▶ Given instruction
Copy every line of the records below word for word, omitting the pictures.

(Data listing)
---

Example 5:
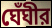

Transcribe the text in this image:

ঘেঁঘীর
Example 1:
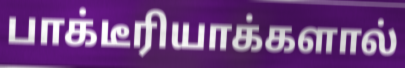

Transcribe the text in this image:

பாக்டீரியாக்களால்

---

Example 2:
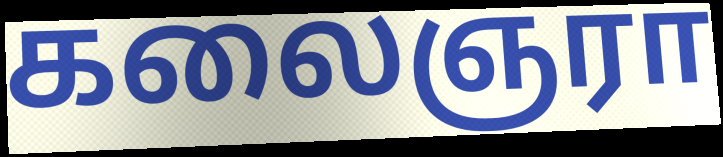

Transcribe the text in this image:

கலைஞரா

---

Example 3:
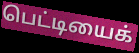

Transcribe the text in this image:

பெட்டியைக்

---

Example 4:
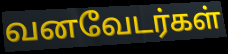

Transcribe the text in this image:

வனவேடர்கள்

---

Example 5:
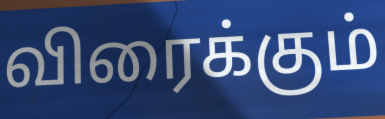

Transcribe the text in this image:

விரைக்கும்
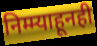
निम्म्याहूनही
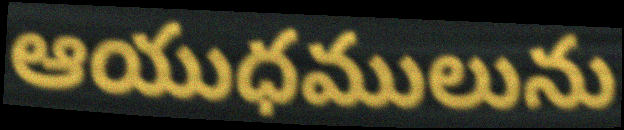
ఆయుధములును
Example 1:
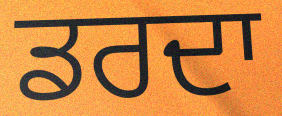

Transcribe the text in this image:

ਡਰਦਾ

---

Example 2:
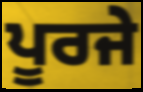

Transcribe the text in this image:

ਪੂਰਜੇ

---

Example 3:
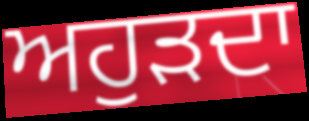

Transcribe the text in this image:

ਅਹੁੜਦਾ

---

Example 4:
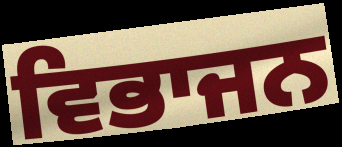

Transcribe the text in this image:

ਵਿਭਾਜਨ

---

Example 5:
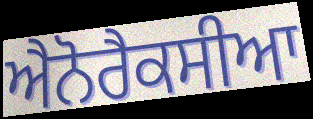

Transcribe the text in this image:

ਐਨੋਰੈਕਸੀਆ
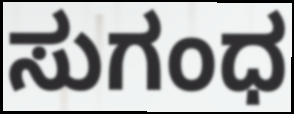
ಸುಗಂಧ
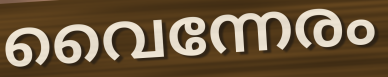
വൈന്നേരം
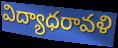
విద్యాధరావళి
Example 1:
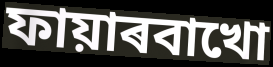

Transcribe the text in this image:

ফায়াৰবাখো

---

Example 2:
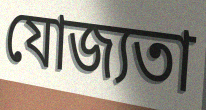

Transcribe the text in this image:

▶ Correct output
---

Example 5:

Transcribe the text in this image:

ঘেঁঘীর
Example 1:

Transcribe the text in this image:

பாக்டீரியாக்களால்

---

Example 2:

Transcribe the text in this image:

கலைஞரா

---

Example 3:

Transcribe the text in this image:

பெட்டியைக்

---

Example 4:

Transcribe the text in this image:

வனவேடர்கள்

---

Example 5:

Transcribe the text in this image:

விரைக்கும்
निम्म्याहूनही
ఆయుధములును
Example 1:

Transcribe the text in this image:

ਡਰਦਾ

---

Example 2:

Transcribe the text in this image:

ਪੂਰਜੇ

---

Example 3:

Transcribe the text in this image:

ਅਹੁੜਦਾ

---

Example 4:

Transcribe the text in this image:

ਵਿਭਾਜਨ

---

Example 5:

Transcribe the text in this image:

ਐਨੋਰੈਕਸੀਆ
ಸುಗಂಧ
വൈന്നേരം
విద్యాధరావళి
Example 1:

Transcribe the text in this image:

ফায়াৰবাখো

---

Example 2:

Transcribe the text in this image:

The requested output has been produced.